9. He understood her as no other than his young princess and the mistress of his house, and skilled only in the arts of coquetry and house wifery (and quite ignorant of higher things because the ladies of India were barred from spiritual knowledge).

10. Until this time the prince had been ignorant of the qualifications of the princess Chúdálá, and knew not that she had made her progress in the spiritual science, as a young student makes his proficiency in the different branches of learning.

11. She also was as reserved to show her consummate learning to her unenlightened husband; as a Brahman declines to show his secret rites to a vile sudra.

12. Ráma said:—If it was impossible, sir, for the seeress of consummate wisdom to communicate her knowledge to her husband Sikhidhwaja, with all her endeavours to enlighten him on the subject; how can it be possible for others, to be conversant in spiritual knowledge in any other means.

13. Vasishtha answered:—Ráma, it is obedience to the rule of attending to the precepts of the preceptor, joined with the intelligence of the pupil, which is the only means of gaining instruction.

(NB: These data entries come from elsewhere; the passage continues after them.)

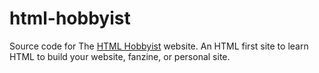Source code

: # html-hobbyist
Source code for The [HTML Hobbyist](https://www.htmlhobbyist.com/) website. An HTML first site to learn HTML to build your website, fanzine, or personal site.
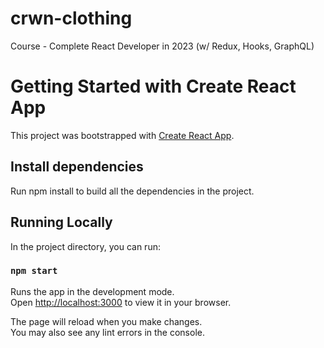 # crwn-clothing

Course - Complete React Developer in 2023 (w/ Redux, Hooks, GraphQL)

# Getting Started with Create React App

This project was bootstrapped with [Create React App](https://github.com/facebook/create-react-app).

## Install dependencies

Run npm install to build all the dependencies in the project.

## Running Locally

In the project directory, you can run:

### `npm start`

Runs the app in the development mode.\
Open [http://localhost:3000](http://localhost:3000) to view it in your browser.

The page will reload when you make changes.\
You may also see any lint errors in the console.
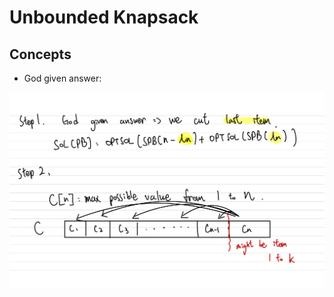 # Unbounded Knapsack

## Concepts

- God given answer:

<p algin="center">
<img src = "../images/Unbounded_knapsack.jpg" style="width:400; border:0">
</p>

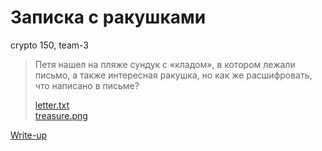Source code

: # Записка с ракушками

crypto 150, team-3

> Петя нашел на пляже сундук с «кладом», в котором лежали письмо, а также интересная ракушка, но как же расшифровать, что написано в письме?
>
> [letter.txt](attachments/letter.txt)  
> [treasure.png](attachments/treasure.png)

[Write-up](WRITEUP.md)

14. The hearing of sermon nor the observance of any religious rite, is of any efficacy towards the knowledge of the soul; unless one will employ his own soul, to have the light of the supreme soul shine upon it. It is the spirit alone that can know the spirit, as it is the serpent only that can trace out the path of another serpent.

15. Ráma rejoined:—If such is the course of the world, that we can learn nothing without the instruction of our preceptors; then tell me, O sage! how the precepts of the wise lead to our spiritual knowledge also.

16. Vasishtha replied:—Hear me Ráma, relate to you a tale to this effect. There lived an old Kiráta of yore, who was miserly in his conduct as he was rich in his possessions of wealth and grains. He dwelt with his family by the side of the Vindhyan woods, as a poor Brahman lives apart from his kith and kin.

17. He happened to pass by his native forest at one time, and slip a single couri from his purse, which fell in a grassy furze and was lost under the grass.

18. He ran on every side, and beat at the bush for three days to find out his lost couri, and impelled by his niggardliness to leave no fallen leaf unturned over the ground.